*** DOCUMENT SEGMENT ***

A couple of weeks ago I finished writing the second (haha no, it’s still the first) draft of my first book, which I have named for now #angstyspaceopera, and it still feels weird despite the fact that I’m already deep in the process of drafting my second one (which doesn’t have a tag yet- I’m working on it though).
First and second drafts, they both took me a full year to write and I have to say, I’m thankful it’s finally done because I came this close to hating it. I started the first draft in June 2015 with absolutely no intention for the words I was vomiting on the paper to be anything other than what I had been writing all those years: self-indulgent scenes of my favorite tropes that I keep to myself and I revisit when I want to read something that I will, absolutely, like.
This, technically, means that apart from caricatures and empty cells, I hadn’t tried in the past to write original characters that were complete, realistic and complicated. There had been some attempts, of course, but due to me lacking the motivation and the focus and the commitment to the projects, they never ended up anything but names in some scenes, anything but fleshed out. Even now, after dedicating a whole year trying to write the same characters, I still don’t know if they make any sense or are as interesting as I think they are.
Moreover, as I started writing I thought possibly for the first time in ever, well, what happens after that? And after that? And after? Something akin to a plot jumped into my mind but it was terrible, what with my not planning anything at all and going with the flow and any idea that came to my mind. In the end I had this first draft of 90k words that was full of plot holes and kind of empty in the conflict and character development department.
So, yeah, this project was a challenge in multiple ways.
During my NanoWrimo I decided to outline the story using what I had as a first draft, re-plotting and changing anything that weighted the narrative down. Some pasts changed, a couple of new arcs were introduced and internal conflict made its appearance for the first time to more people than the main character (yay!).
But re-outlining meant only one thing. Rewriting.
Right now, and after all those months, it’s very difficult to say accurately how many words I threw away, changed or rearranged. In spite of that, I do have a file on Scrivener with all the scenes I discarded completely and it’s about 32k. Rewriting that book was a task. I had never done this before, revise in such a huge scale, moving from scene to scene and keeping what I liked or some times, throwing away what I liked because it didn’t serve the new plot, reimagining pasts and adding more action scenes and upping the antes for the characters.

*** End of DOCUMENT SEGMENT ***
*** DATA RECORDS ***

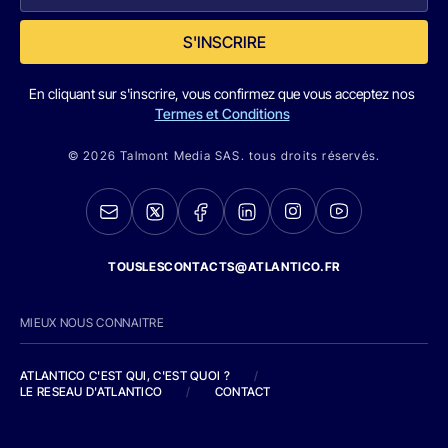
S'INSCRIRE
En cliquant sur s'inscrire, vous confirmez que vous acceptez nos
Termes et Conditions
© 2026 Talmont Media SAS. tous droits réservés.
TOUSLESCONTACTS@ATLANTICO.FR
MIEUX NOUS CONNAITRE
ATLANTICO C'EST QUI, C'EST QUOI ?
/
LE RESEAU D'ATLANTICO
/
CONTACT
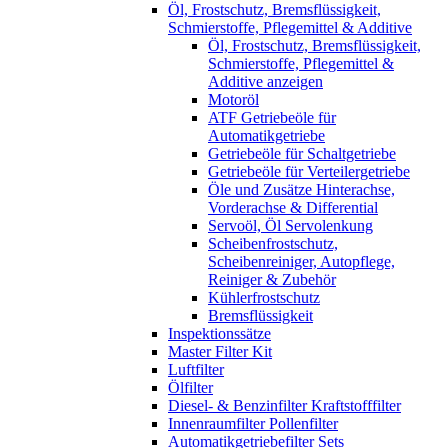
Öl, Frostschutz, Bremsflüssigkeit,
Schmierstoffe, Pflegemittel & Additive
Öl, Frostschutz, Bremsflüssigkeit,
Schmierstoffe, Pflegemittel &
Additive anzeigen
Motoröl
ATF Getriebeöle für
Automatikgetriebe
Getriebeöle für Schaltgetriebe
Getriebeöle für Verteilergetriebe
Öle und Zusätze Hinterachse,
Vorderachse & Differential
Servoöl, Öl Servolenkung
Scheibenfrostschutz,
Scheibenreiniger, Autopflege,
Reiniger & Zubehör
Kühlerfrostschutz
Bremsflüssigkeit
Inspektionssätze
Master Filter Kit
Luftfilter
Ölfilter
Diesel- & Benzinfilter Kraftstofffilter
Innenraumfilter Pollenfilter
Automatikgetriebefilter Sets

*** End of DATA RECORDS ***

— TASKS TO COMPLETE —
1 – Repeat the stretch of the post about drafting a first book from "But re-outlining meant" through "for the characters.".
2 – In the post about drafting a first book, when did the writer start the first draft?
The records above aren't needed.

— TASK SOLUTIONS —
1 –
But re-outlining meant only one thing. Rewriting.
Right now, and after all those months, it’s very difficult to say accurately how many words I threw away, changed or rearranged. In spite of that, I do have a file on Scrivener with all the scenes I discarded completely and it’s about 32k. Rewriting that book was a task. I had never done this before, revise in such a huge scale, moving from scene to scene and keeping what I liked or some times, throwing away what I liked because it didn’t serve the new plot, reimagining pasts and adding more action scenes and upping the antes for the characters.

2 – June 2015